Mohamed Ali a perdu son dernier combat contre la maladie de Parkinson, mais il restera à jamais dans le cœur des boxeurs du club « La Tête Haute de Mohamed Ali » celui qui remporta chez eux le « Combat du Siècle ».
Au stade Tata Raphaël de Kinshasa, la trentaine de boxeurs, hommes, femmes et enfants, qui s’entraînent presque chaque soir, semblent sonnés par la nouvelle : le 3 juin, Mohamed Ali est mort à Phoenix, aux Etats-Unis, des suites d’une insuffisance respiratoire.
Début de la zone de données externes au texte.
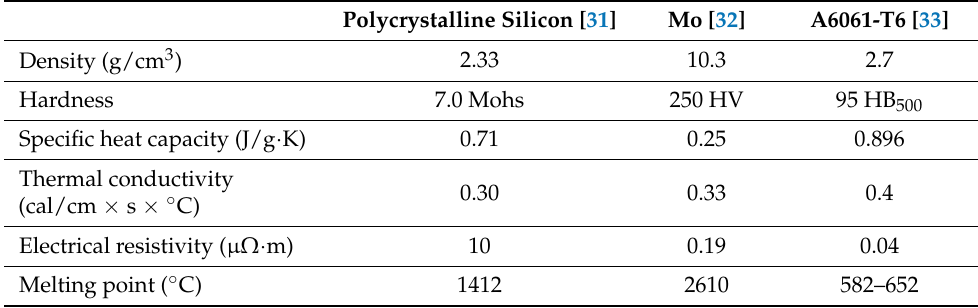
Figure 3. Set-ups for: ( a ) silicon workpiece sandwiched with assisting electrodes; ( b ) material removal and surface modification process; ( c ) synchronized surface modifications during wire electrical discharge machining; ( d ) wave form data acquisition in WEDM. Table 2. Properties of target workpiece, wire electrode, and assisting electrode material [31 – 33].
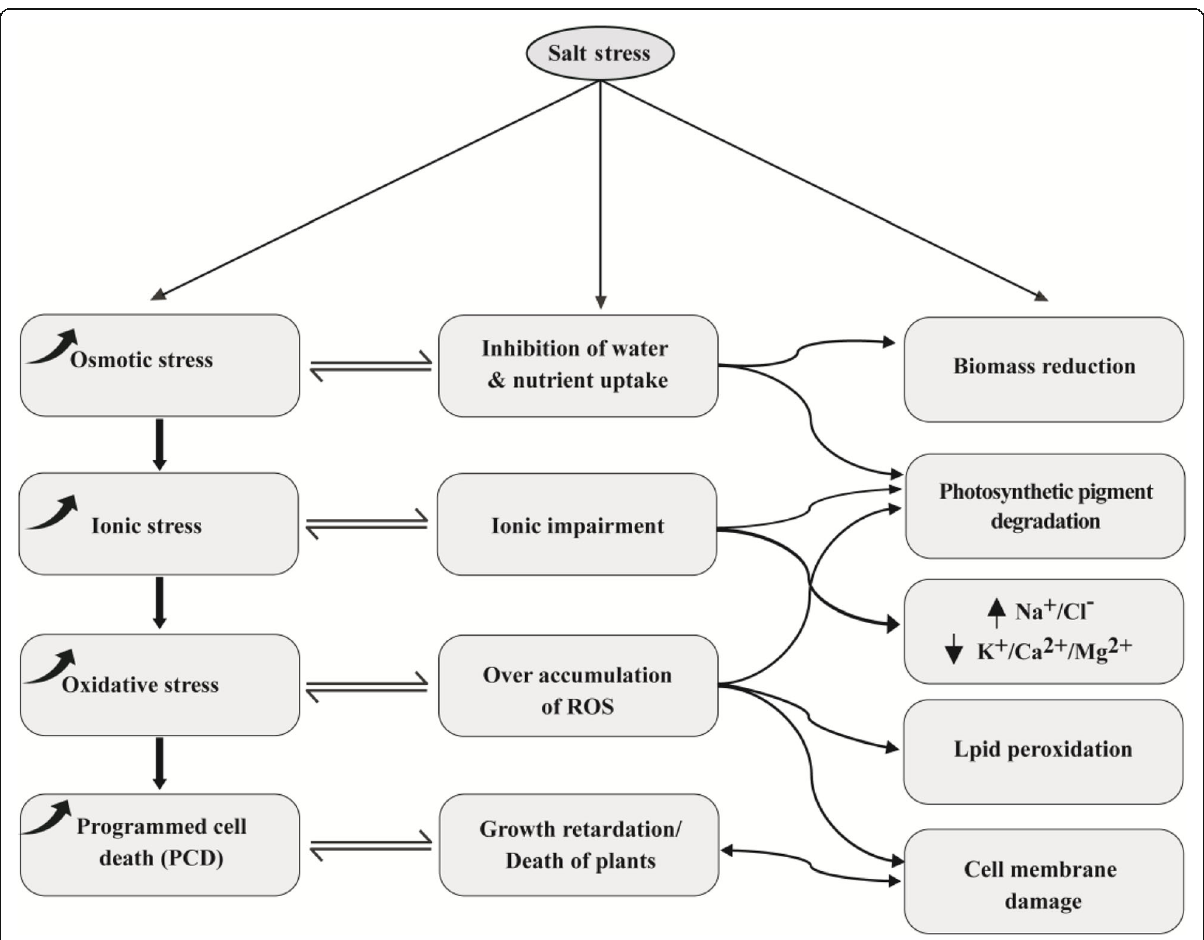
Fig. 6 Schematic summary of salinity mediated physiological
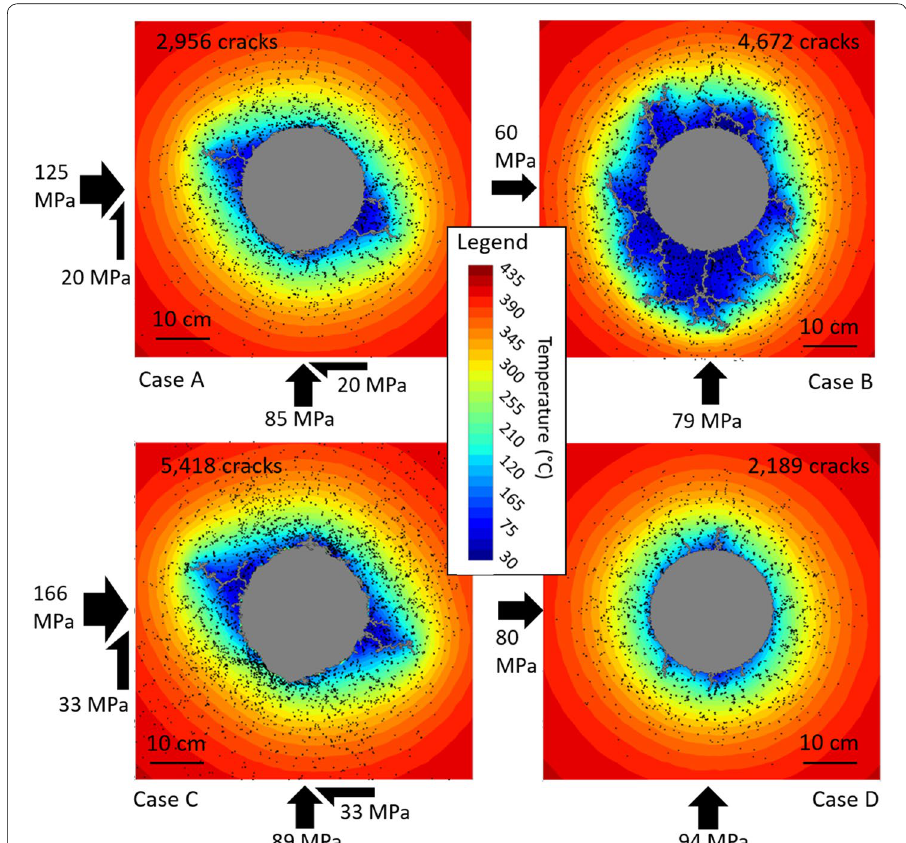
Fig. 15 Calculation results after 4 h of thermal loading for a heat transfer coefficient value of 1000 W m − 2 K − 1 (low thermal flux). The front color corresponds to the temperature (see legend). Each point corresponds to a crack (either tensile or shear crack). Grey uniform color corresponds to the area connected to the wellbore (penetration of hydraulic pressure and of thermal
Le roi du ring avait 74 ans, et en avait passé 32 à se battre contre la maladie de Parkinson. 32 ans, c’est l’âge que qu’il avait lorsqu’il affronta George Foreman, qui n’en avait que 24, le 30 octobre 1974 dans ce même stade. Un combat dont le souvenir est encore vivace dans l’esprit de ces boxeurs, même si la plupart sont trop jeunes pour y avoir assisté. Ici, tout le monde revendique l’héritage de Mohamed Ali. Pour Safi Kikongo, la nouvelle championne de Kinshasa, il « est une source d’inspiration ». Pour Jonathan, qui vient de décrocher sont baccalauréat et qui a rejoint le club il y a à peine une semaine, il « est une légende ». Puis il précise : « c’est en regardant le documentaire « When we were kings », consacré au Combat du Siècle, que j’ai eu envie de devenir boxeur. Sa mort m’a fait très mal ! Nous avons perdu un grand boxeur ».
Les combats et les échauffements s’enchainent au milieu d’une foule de curieux. Parmi eux, nombreux sont venus observer la percutante Rosette Ndongala, 23 ans, médaillée d’or au Cameroun du 4e championnat d’Afrique féminin junior, dont la musculeuse silhouette la distingue et prouve le sérieux de son entrainement. Le visage sévère, cette ancienne enfant des rues boxe dans le vide. Puis son coach arrive : « Gauche ! Droite- droite ! » Rosette cogne dur, en laissant échapper un grognement rageur. Judex Tshibanda a créé le club de boxe en 1984, sous le nom de « Jeunesse Olympiade », après avoir raccroché les gants, mais pas avant d’avoir décroché 2 titres de champion d’Afrique, en 1979, en Egypte, et en 1981, en Angola. Sa rencontre avec Mohamed Ali y a peut-être contribué. « À l’époque du Combat du Siècle, j’étais le plus jeune boxeur junior du club du quartier Boyoma. J’accompagnais Mamba Shako et Mukanda Bilsuza, qui travaillaient comme sparing partners pour Mohamed Ali. J’ai donc eu la chance extraordinaire d’assister à ses entrainement ! Quand je suis devenu boxeur sénior, je me suis entrainé à la corde comme lui ». En 1995, il est le premier coach à ouvrir son club aux filles. « Mobutu avait dit que toutes les femmes devaient travailler comme les hommes, dans toutes les discipline, dans tous les domaines, alors moi je me suis dit pourquoi pas la boxe ! ». Depuis 3 ans, le club, renommé « La Tête Haute de Mohamed Ali » en 2009, en l’honneur du champion et suite à la visite d’une de ses filles, accueille également de jeunes enfants pour des sessions de boxe éducative. Avec 67 licenciés de tous âges, malgré le manque criant de moyens, la relève semble assurée pour la boxe kinoise. Et avec la mort son modèle, Judex se prend à rêver d’un grand événement commémoratif qui braquerait de nouveaux les projecteurs du monde entier sur Kinshasa… « avec l’aide de l’ambassade américaine ».